» Requirement
Reproduce every record exactly.

(Saved entries)

========

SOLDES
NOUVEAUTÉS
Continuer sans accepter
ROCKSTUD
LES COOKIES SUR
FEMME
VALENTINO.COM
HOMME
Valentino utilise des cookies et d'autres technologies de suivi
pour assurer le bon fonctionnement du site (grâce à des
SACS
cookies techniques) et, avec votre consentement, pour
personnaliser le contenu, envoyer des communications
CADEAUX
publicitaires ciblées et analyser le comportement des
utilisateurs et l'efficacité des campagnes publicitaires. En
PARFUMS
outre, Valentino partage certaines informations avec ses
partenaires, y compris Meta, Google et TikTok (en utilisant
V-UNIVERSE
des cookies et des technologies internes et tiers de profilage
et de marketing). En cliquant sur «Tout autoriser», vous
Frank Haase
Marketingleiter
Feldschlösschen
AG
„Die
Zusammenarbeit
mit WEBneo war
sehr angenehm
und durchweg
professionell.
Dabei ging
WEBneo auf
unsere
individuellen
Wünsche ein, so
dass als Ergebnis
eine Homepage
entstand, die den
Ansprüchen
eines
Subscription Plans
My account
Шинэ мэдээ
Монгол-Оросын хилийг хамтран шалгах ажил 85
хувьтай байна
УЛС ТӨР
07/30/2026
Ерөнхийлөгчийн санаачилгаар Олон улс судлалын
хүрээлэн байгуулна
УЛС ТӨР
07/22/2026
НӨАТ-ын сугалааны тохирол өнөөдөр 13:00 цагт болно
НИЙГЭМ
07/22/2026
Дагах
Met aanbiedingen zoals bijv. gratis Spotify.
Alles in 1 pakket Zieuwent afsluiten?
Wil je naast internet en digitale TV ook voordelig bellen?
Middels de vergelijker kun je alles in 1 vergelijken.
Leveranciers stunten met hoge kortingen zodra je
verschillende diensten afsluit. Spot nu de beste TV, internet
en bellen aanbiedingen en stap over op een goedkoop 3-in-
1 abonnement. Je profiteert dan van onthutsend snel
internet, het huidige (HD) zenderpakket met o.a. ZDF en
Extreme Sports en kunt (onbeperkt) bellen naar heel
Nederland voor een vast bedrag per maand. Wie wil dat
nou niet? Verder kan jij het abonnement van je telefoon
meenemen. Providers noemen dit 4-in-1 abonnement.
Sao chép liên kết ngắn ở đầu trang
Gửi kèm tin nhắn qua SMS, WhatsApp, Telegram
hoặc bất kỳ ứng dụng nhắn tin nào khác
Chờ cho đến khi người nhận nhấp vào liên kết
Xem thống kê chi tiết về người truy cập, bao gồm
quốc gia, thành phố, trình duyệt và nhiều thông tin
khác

========

» Output for this exercise
SOLDES
NOUVEAUTÉS
Continuer sans accepter
ROCKSTUD
LES COOKIES SUR
FEMME
VALENTINO.COM
HOMME
Valentino utilise des cookies et d'autres technologies de suivi
pour assurer le bon fonctionnement du site (grâce à des
SACS
cookies techniques) et, avec votre consentement, pour
personnaliser le contenu, envoyer des communications
CADEAUX
publicitaires ciblées et analyser le comportement des
utilisateurs et l'efficacité des campagnes publicitaires. En
PARFUMS
outre, Valentino partage certaines informations avec ses
partenaires, y compris Meta, Google et TikTok (en utilisant
V-UNIVERSE
des cookies et des technologies internes et tiers de profilage
et de marketing). En cliquant sur «Tout autoriser», vous
Frank Haase
Marketingleiter
Feldschlösschen
AG
„Die
Zusammenarbeit
mit WEBneo war
sehr angenehm
und durchweg
professionell.
Dabei ging
WEBneo auf
unsere
individuellen
Wünsche ein, so
dass als Ergebnis
eine Homepage
entstand, die den
Ansprüchen
eines
Subscription Plans
My account
Шинэ мэдээ
Монгол-Оросын хилийг хамтран шалгах ажил 85
хувьтай байна
УЛС ТӨР
07/30/2026
Ерөнхийлөгчийн санаачилгаар Олон улс судлалын
хүрээлэн байгуулна
УЛС ТӨР
07/22/2026
НӨАТ-ын сугалааны тохирол өнөөдөр 13:00 цагт болно
НИЙГЭМ
07/22/2026
Дагах
Met aanbiedingen zoals bijv. gratis Spotify.
Alles in 1 pakket Zieuwent afsluiten?
Wil je naast internet en digitale TV ook voordelig bellen?
Middels de vergelijker kun je alles in 1 vergelijken.
Leveranciers stunten met hoge kortingen zodra je
verschillende diensten afsluit. Spot nu de beste TV, internet
en bellen aanbiedingen en stap over op een goedkoop 3-in-
1 abonnement. Je profiteert dan van onthutsend snel
internet, het huidige (HD) zenderpakket met o.a. ZDF en
Extreme Sports en kunt (onbeperkt) bellen naar heel
Nederland voor een vast bedrag per maand. Wie wil dat
nou niet? Verder kan jij het abonnement van je telefoon
meenemen. Providers noemen dit 4-in-1 abonnement.
Sao chép liên kết ngắn ở đầu trang
Gửi kèm tin nhắn qua SMS, WhatsApp, Telegram
hoặc bất kỳ ứng dụng nhắn tin nào khác
Chờ cho đến khi người nhận nhấp vào liên kết
Xem thống kê chi tiết về người truy cập, bao gồm
quốc gia, thành phố, trình duyệt và nhiều thông tin
khác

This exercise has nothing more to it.